Le moctalonnage apparaît pour être une pratique collective prenant un sujet pour bouc-émissaire, après un instant hypocrite, souvent intéressé. Cette prostitution commerciale s'adjoignant d'une certaine frustration fait les êtres moctalonner.
Moctalonner produit du lien social entre ceux qui restent, sur le dos de qui est parti. Ou plutôt les talons, d'achille : le fait d'être parti.
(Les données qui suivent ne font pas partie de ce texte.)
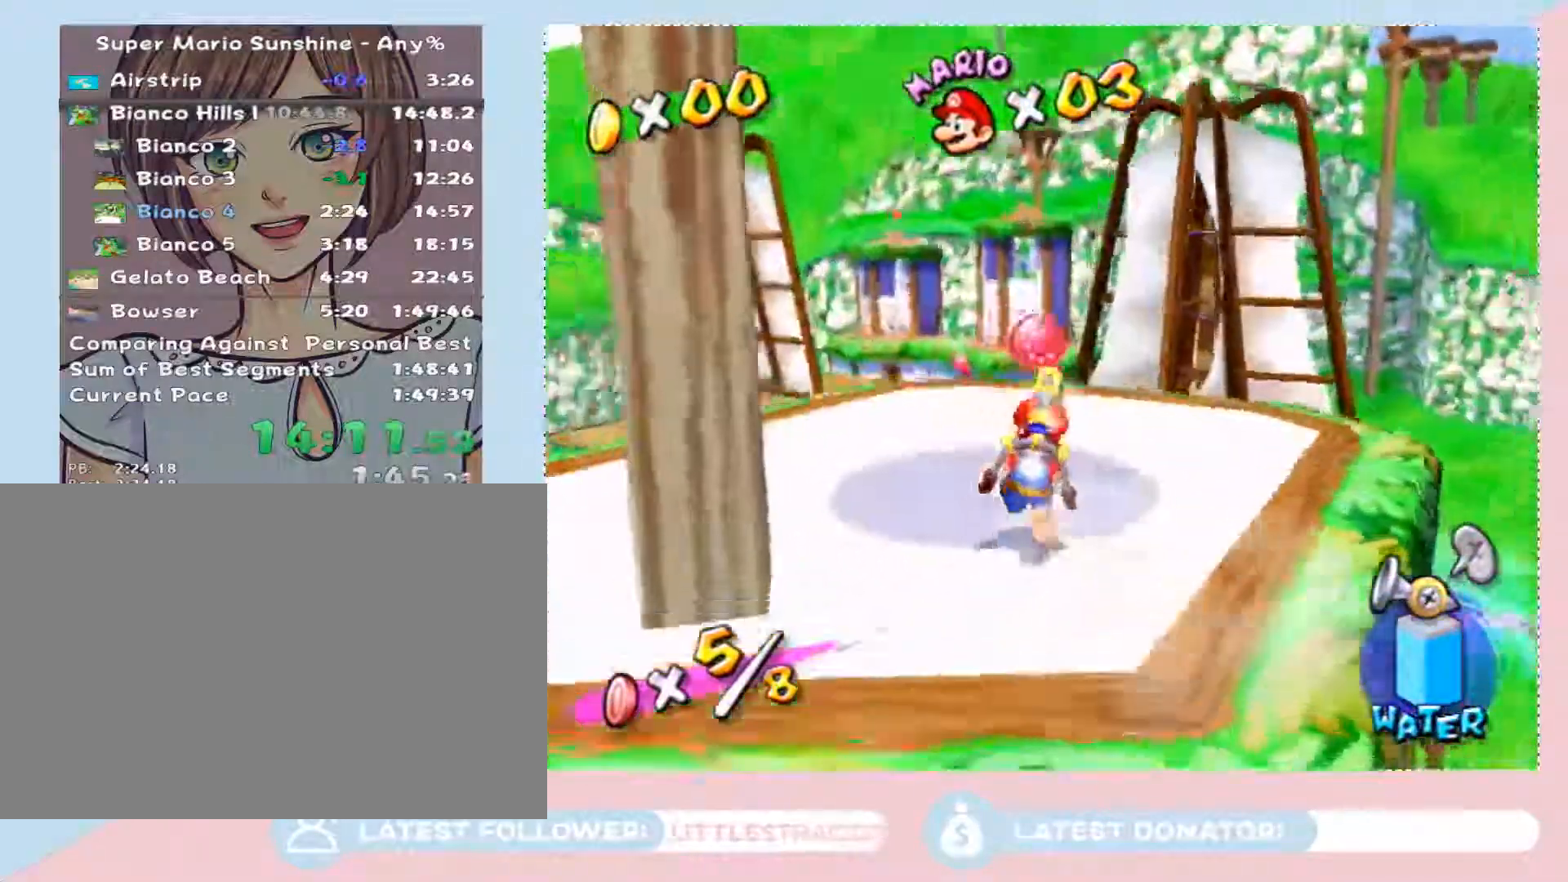
{"buttons": ["R1"], "left_stick": "up-left", "right_stick": "center"}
Ceux qui restent, après un instant de défaçage (du verbe défacer : brouiller la face, voire même l'enlever, pendant un certain temps, du fait de certaines circonstances ; induit le refaçage), se refacent à bon compte en défaçant pour eux-mêmes le bouc-émissaire auparavant facé sous d'autres jours (en particulier le client, qu'en situation de vente les commerçants s'abstiennent souvent de moquer).
Le moctalonnage existe par le fait d'un témoin, parfois (est-ce un fait exprès ?) le moctalonné même. Une vengeance peut s'ensuivre, difficile toutefois à assumer tant le moctalonnage s'effectue en quotimini, jouant avec les oreilles des murs. Promesse de non retour au magasin, mauvaise réputation faite en sous-main et en toute mauvaise foi, voire dégradations mine de rien, en passant, peuvent faire partie de la vengeance que les moctalonneurs risquent de ne pas comprendre, tant le moctalonnage rendait bien dans leur spectacle, plus petit qu'il est pourri.